To me, the most important metric of the quality of a code is whether it is useful and solves problems faced by some part of the community.
If it indeed solves problems and provides new features people want, then I will regard it as good code, even if they use _ and __ as variable names (forgive me if this sounds a bit extreme to you). You can always iterate over the code from 1 to 2 to 3 and so on, but the most important step comes from 0 to 1, which I value the most.
When I crafted and merged the initial version of TVMScript ([RFC] Hybrid Script Support for TIR, https://github.com/apache/tvm/pull/6227) into TVM, the code I wrote is hard to say to be in satisfactory industrial quality (at least from my perspective) when I was only a 3-year undergrad and has little experience of research and engineering, and it has been substantially refactored since then by many other community members.

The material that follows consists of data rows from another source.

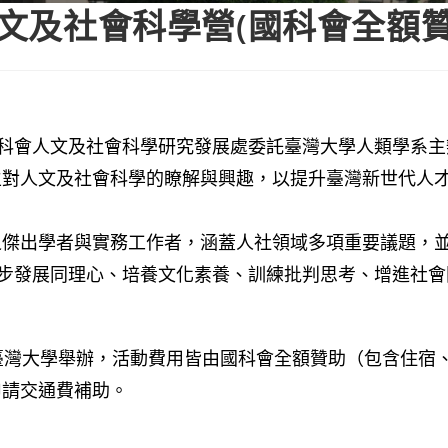
人文及社會科學營(國科會全額贊
國科會人文及社會科學研究發展處委託臺灣大學人類學系主辦，
生對人文及社會科學的瞭解與興趣，以提升臺灣新世代人
之傑出學者與實務工作者，涵蓋人社領域多項重要議題，
，逐步發展同理心、培養文化素養、訓練批判思考、增進社
4 天，於臺灣大學舉辦，活動費用皆由國科會全額贊助（包含住
申請交通費補助。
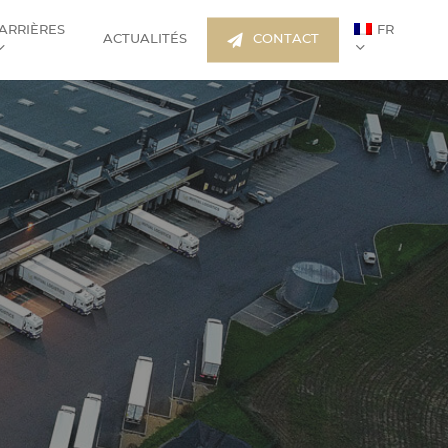
ARRIÈRES
FR
ACTUALITÉS
CONTACT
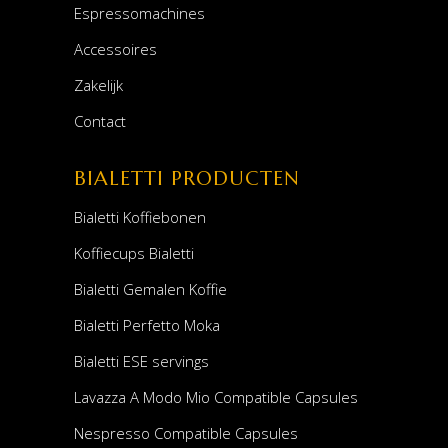
Espressomachines
Accessoires
Zakelijk
Contact
BIALETTI PRODUCTEN
Bialetti Koffiebonen
Koffiecups Bialetti
Bialetti Gemalen Koffie
Bialetti Perfetto Moka
Bialetti ESE servings
Lavazza A Modo Mio Compatible Capsules
Nespresso Compatible Capsules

I would say TVMScript is still an optional module now because users can choose to use TVMScript if they are interested in it, or they can simply just ignore it without modifying any line of their codes. And I believe this can be a typical workflow for other optional modules, which is principally reflected by this RFC.
Actually I am a bit surprised by this RFC because I thought it was a de-facto existing develop work flow in TVM. AutoTVM, Ansor, MetaSchedule, TVMScript are all optional modules IMO. Even for the compilation module which lies in the core of TVM, users can choose to use te or TensorIR which provide two indepedent APIs to describe computation and schedules.
Maintenance is a typical engineering problem faced by many projects, many of which are 10x larger than TVM. I would say as long as it’s an engineering problem, it can be solved with strong and broad community users and developers, given the fact that there are many much larger and longstanding projects like Linux that are still under active maintenance.
The key to such success is that we do have a persistently existing community along with the evolution of new technology, the emergence of new problems and new challenges, and the proposal of new and even unmature solutions. It is in some sense much more difficult than maintenance efforts because machines and codes are under control while people are not.